* **Excerpt provided**:
Augustus Andrewes Uthwatt, Baron Uthwatt PC (25 April 1879 – 24 April 1949) was an Australian-born British judge.

Background
Born in Ballarat, Victoria, he was the son of Thomas Andrewes Uthwatt and his wife Annie Hazlitt. He was educated at Ballarat College and the University of Melbourne where he resided at Trinity College from 1896. He was awarded a first-class Bachelor of Arts degree in 1899 and subsequently studied for the Bachelor of Laws (LLB) degree. He went to Balliol College, Oxford in 1901, where he graduated with a Bachelor of Civil Law, receiving the Vinerian Scholarship. He received the highest mark on the BCL despite graduating with second-class honours. After his admission to Gray's Inn in 1901, he was called to the bar three years later and became a bencher in 1927. He was a pupil barrister of Chancery specialist Robert John Parker (later Lord Parker of Waddington).

* **Requirements**:
• a. Summarize the Baron Uthwatt biography in two sentences.
• b. Rewrite the Baron Uthwatt biography from "Augustus Andrewes Uthwatt, Baron" up to and including "Parker of Waddington).", changing "Ballarat" to "Geelong".
• c. Write what comes next in the Baron Uthwatt biography, picking up after its final sentence.
The listing comes from a different source than the Baron Uthwatt biography.

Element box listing
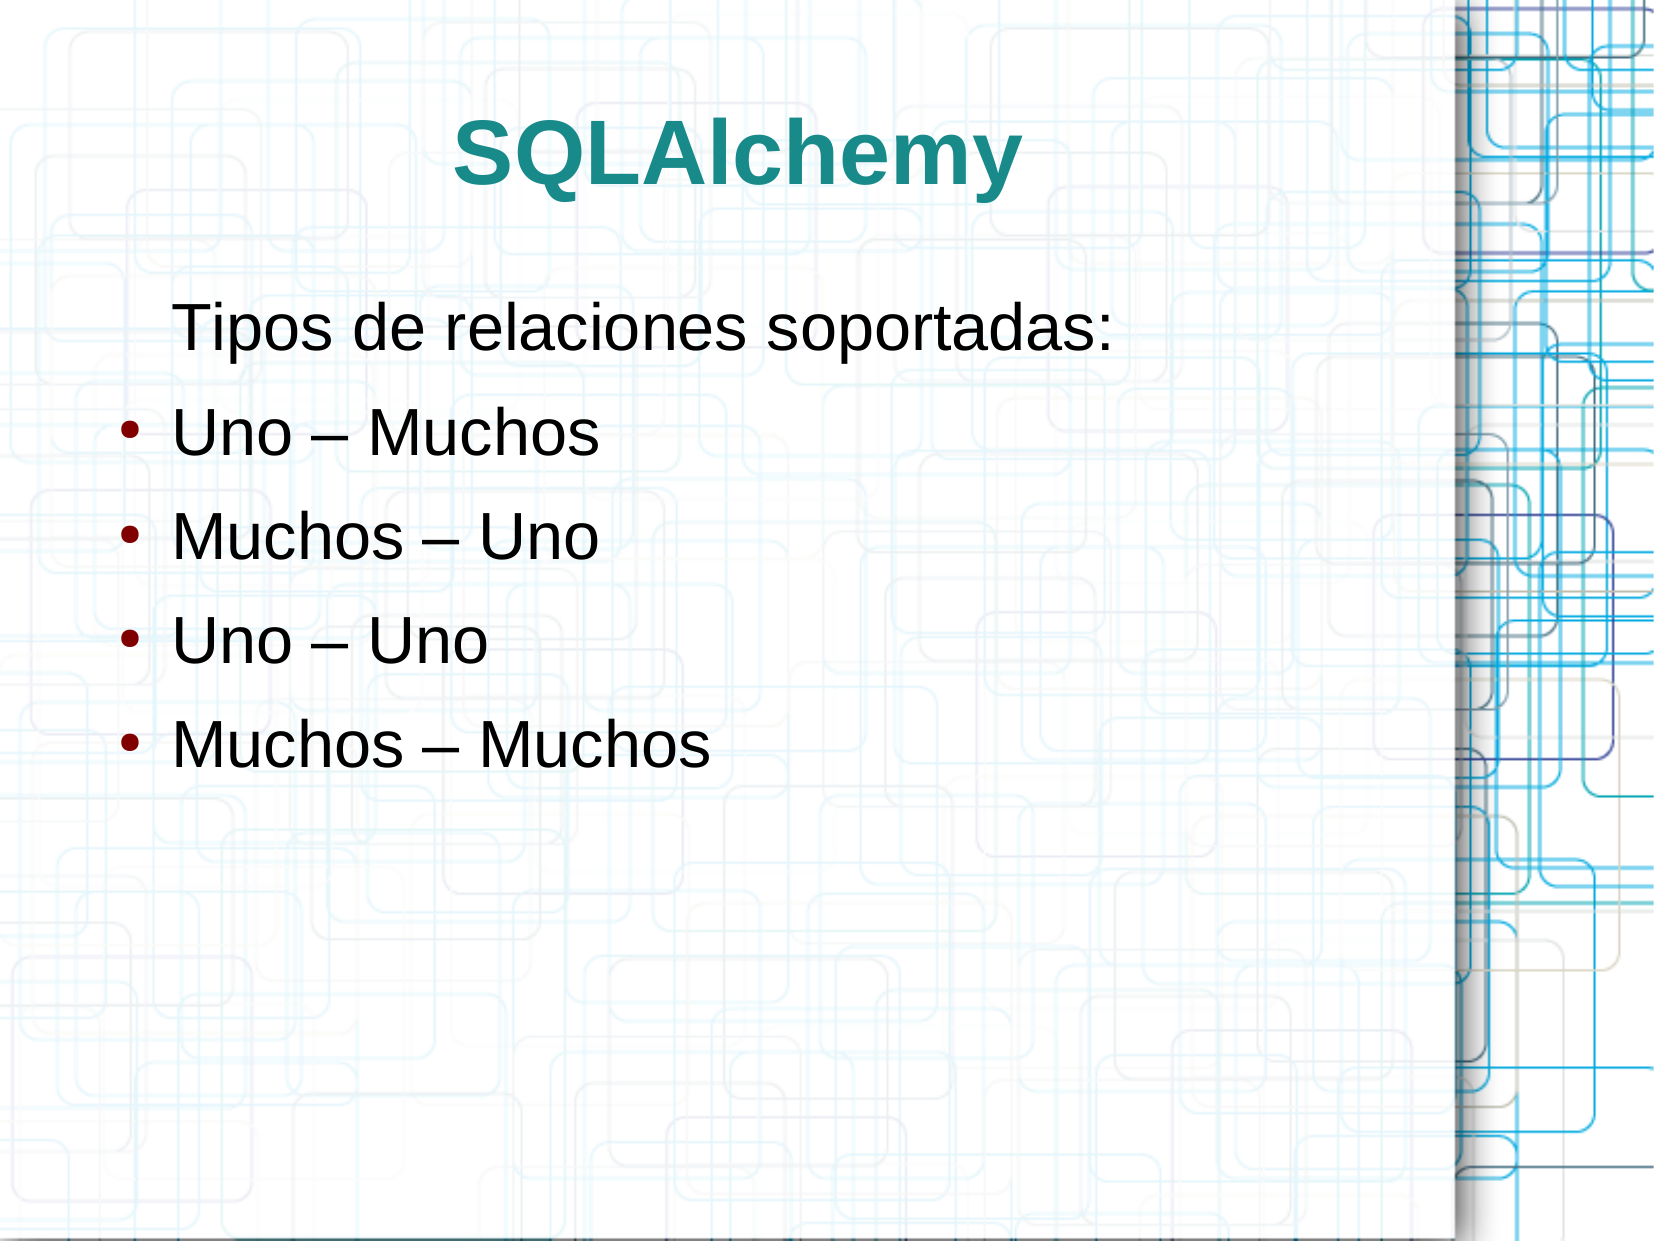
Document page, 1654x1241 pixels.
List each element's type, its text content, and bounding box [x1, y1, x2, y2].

picture [0, 0, 1654, 1241]
title SQLAlchemy [59, 49, 1418, 257]
list Tipos de relaciones soportadas: Uno – Muchos Muchos – Uno Uno – Uno Muchos – Muchos [82, 290, 1418, 1010]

* **Responses to the exercise**:
• a. Augustus Andrewes Uthwatt, Baron Uthwatt (1879–1949), was an Australian-born British judge, born in Ballarat, Victoria, to Thomas Andrewes Uthwatt and Annie Hazlitt. He studied at Ballarat College, the University of Melbourne and Balliol College, Oxford, where he earned a Bachelor of Civil Law and the Vinerian Scholarship, and after admission to Gray's Inn in 1901 he was called to the bar three years later and became a bencher in 1927.

• b.
Augustus Andrewes Uthwatt, Baron Uthwatt PC (25 April 1879 – 24 April 1949) was an Australian-born British judge.

Background
Born in Geelong, Victoria, he was the son of Thomas Andrewes Uthwatt and his wife Annie Hazlitt. He was educated at Geelong College and the University of Melbourne where he resided at Trinity College from 1896. He was awarded a first-class Bachelor of Arts degree in 1899 and subsequently studied for the Bachelor of Laws (LLB) degree. He went to Balliol College, Oxford in 1901, where he graduated with a Bachelor of Civil Law, receiving the Vinerian Scholarship. He received the highest mark on the BCL despite graduating with second-class honours. After his admission to Gray's Inn in 1901, he was called to the bar three years later and became a bencher in 1927. He was a pupil barrister of Chancery specialist Robert John Parker (later Lord Parker of Waddington).

• c.
Career
As he was unable to serve during the First World War, Uthwatt served as legal adviser to the Ministry of Food from 1915 until 1918 and became a member of the Council of Legal Education in 1929. He refused to accept a knighthood for his wartime services. He was junior counsel to HM Treasury, the Board of Trade and the Attorney General for England and Wales in 1934.

Uthwatt was nominated a Judge of the Chancery Division of the High Court of Justice in 1941 and subsequently created a Knight Bachelor.

On 9 January 1946, he was appointed a Lord of Appeal in Ordinary and received thereby additionally a life peerage with the title Baron Uthwatt, of Lathbury, in the County of Buckingham. Following his appointment, he was sworn of the Privy Council in February of the same year. He served as a Lord of Appeal in Ordinary until his death in 1949.

Family
In 1927, he married Mary Baxter Bonhote. They did not have any children of their own, though they did adopt a daughter. Uthwatt died, aged 69, of a heart attack at his home in Sandwich, Kent. His funeral was held at All Saints Church in Lathbury, Buckinghamshire. The service was conducted by his brother, Ven. William Uthwatt (Archdeacon of Huntingdon).

Notable cases

As judge 
 Re Anstead [1943] Ch 161 (administration of estates)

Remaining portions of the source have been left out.